Bei Max’ Gegner handelt es sich um Blaster (Paul Larsson), die ausführende Hand des zwergenwüchsigen Arbeiterchefs Master (Angelo Rossitto). Der Kampf findet in der titelgebenden Donnerkuppel statt und ist einer der beiden Höhepunkte des Films: An Seilen hängend kloppen sich Max und sein Gegner mit allen Waffen, die sie in der Kuppel finden, Max gewinnt – doch schont Blasters Leben, da dieser sich als geistig Zurückgebliebener herausstellt. Hier greift dann wunderbar die Charakterisierung von Aunty und ihrer Bande, denn diese ermorden Blaster trotzdem.

Doch damit nicht genug: Das Lumpenvolk bezichtigt Max des Vertragsbruches und schickt ihn zum Sterben in die Wüste, wo Max jedoch in letzter Sekunde von einem Kinderstamm gerettet wird…
Ab da lässt „Mad Max 3“ dann gewaltig nach, denn statt hart und roh wie die Vorgänger geht es nun kinderfreundlich und harmlos her.

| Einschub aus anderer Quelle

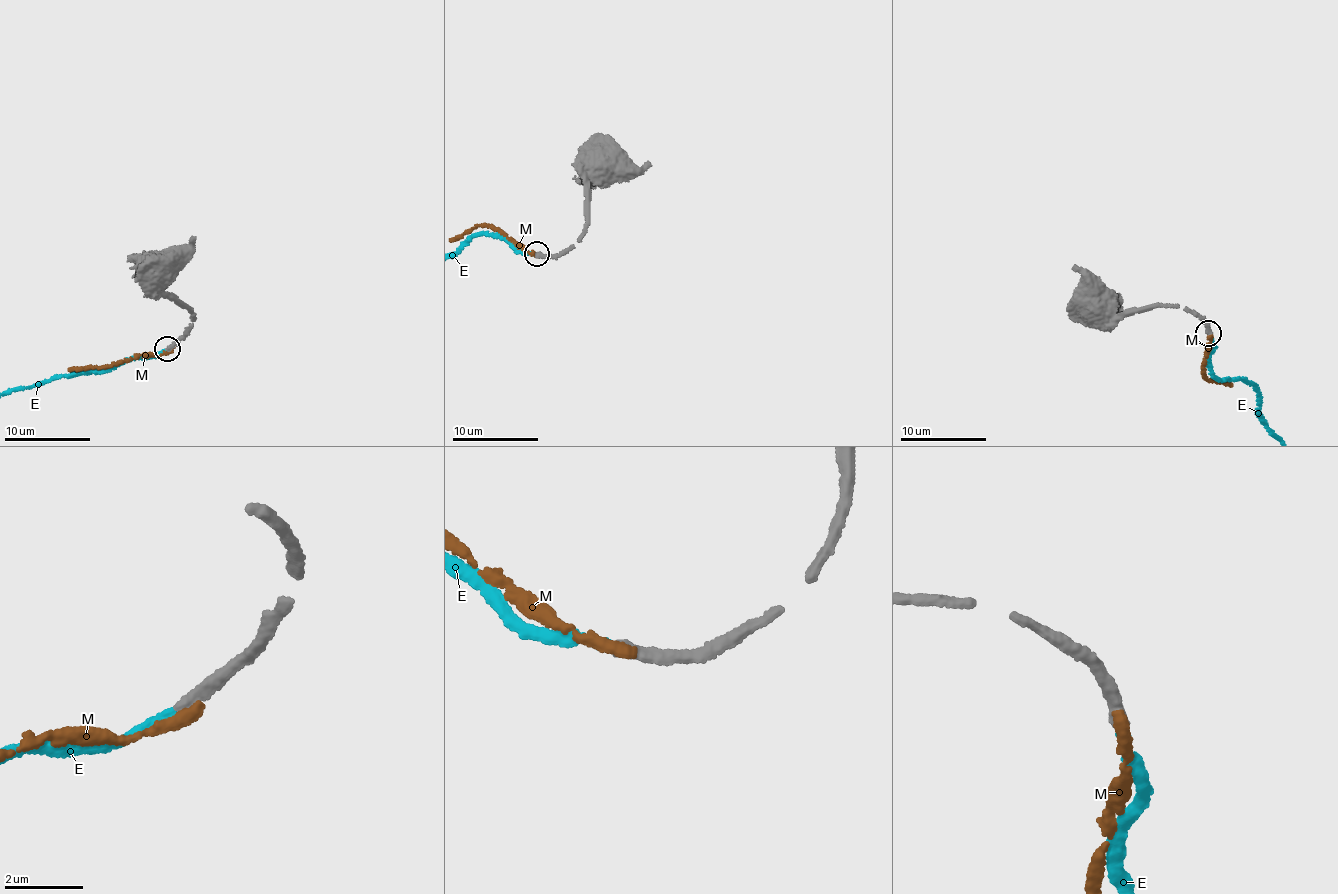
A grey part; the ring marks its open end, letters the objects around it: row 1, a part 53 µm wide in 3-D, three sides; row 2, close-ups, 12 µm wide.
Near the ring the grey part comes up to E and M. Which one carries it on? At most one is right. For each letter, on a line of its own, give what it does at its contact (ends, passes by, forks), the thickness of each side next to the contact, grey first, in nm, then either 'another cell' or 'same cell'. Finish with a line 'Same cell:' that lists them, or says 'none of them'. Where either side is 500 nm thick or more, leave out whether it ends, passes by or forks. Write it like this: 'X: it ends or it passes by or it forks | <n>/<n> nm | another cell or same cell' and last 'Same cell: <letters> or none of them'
E: it ends | 320/190 nm | same cell
M: it ends | 360/320 nm | another cell
Same cell: E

Nach kurzer Zeit als Kindergartentante darf Max sich noch mal ans Werk machen, aber von Drehbuchseite her total unmotiviert: Weil ein paar Kiddies ausbüxen, gerät er noch mal mit Auntys Rasselbande aneinander und damit ist der Film dann auch schon vorbei ohne dass wirklich etwas passiert wäre. Das ist leider wenig spannend und der kindische Pseudohumor, der an einigen Stellen zu Tage tritt animiert auch eher zum Speien als zum Lachen.
Immerhin bietet die finale Schlacht zwischen Max und den bösen Radaubrüdern dann noch einen zweiten Höhepunkt, wenngleich sich auch hier der bewusst niedrig gehaltene Härtegrad bemerkbar macht: Gestorben wird kaum noch und wenn, dann unblutig und im Off. Dafür entschädigen dann einige wirklich tolle Stunts (u.a. der Frontalcrash zweier Vehikel) und der stimmungsvoll zusammengestellte Fuhrpark roher Karren. Warum Max am Ende von seinen Widersachern am Leben gelassen wird, fragt man hingegen besser nicht (vielleicht weil es so putzig aussieht, wenn er alleine in den Sonnenuntergang latscht).

Weiterer Pluspunkt ist die Endzeitatmosphäre, die George Miller auch hier wieder halbwegs stimmig auf den Schirm bringt. Mit dem hier höheren Budget ist der dreckige Look der Vorgänger etwas geglättet worden, doch Ausstattung und Setbau präsentieren immer noch interessante, mögliche Verwendungsweisen von heutigen Alltagsgegenständen in einer möglichen Zukunft. Neue Ideen darf man allerdings nicht erwarten, stattdessen greift „Mad Max 3“ nur Ideen der Vorgänger auf (so bekommt z.B. der Flieger aus Teil zwei hier noch eine Art Nachfolger beschert, der arg ihn erinnert, wieder von Bruce Spence gespielt wird, aber wohl doch jemand anders ist, da er Max nicht kennt).
Mel Gibson tut sein Möglichstes Max das gleiche Charisma wie in den Vorgängern und schafft dies immerhin so gut es das weichgespülte Drehbuch es zulässt. Tina Turner hingegen kann deutlich besser singen als schauspielern, hat aber zum Glück nicht soviel Screentime, während der Stamm der Teppichratten ein wenig nervt.

Dank zweier guter Actionszenen, einigen Endzeitflairs und Mel Gibson kann „Mad Max 3“ noch als Mittelmaß durchgehen, doch der spannungsarme, einfallslose Plot und leicht kindische, wenig harte Art stören gewaltig.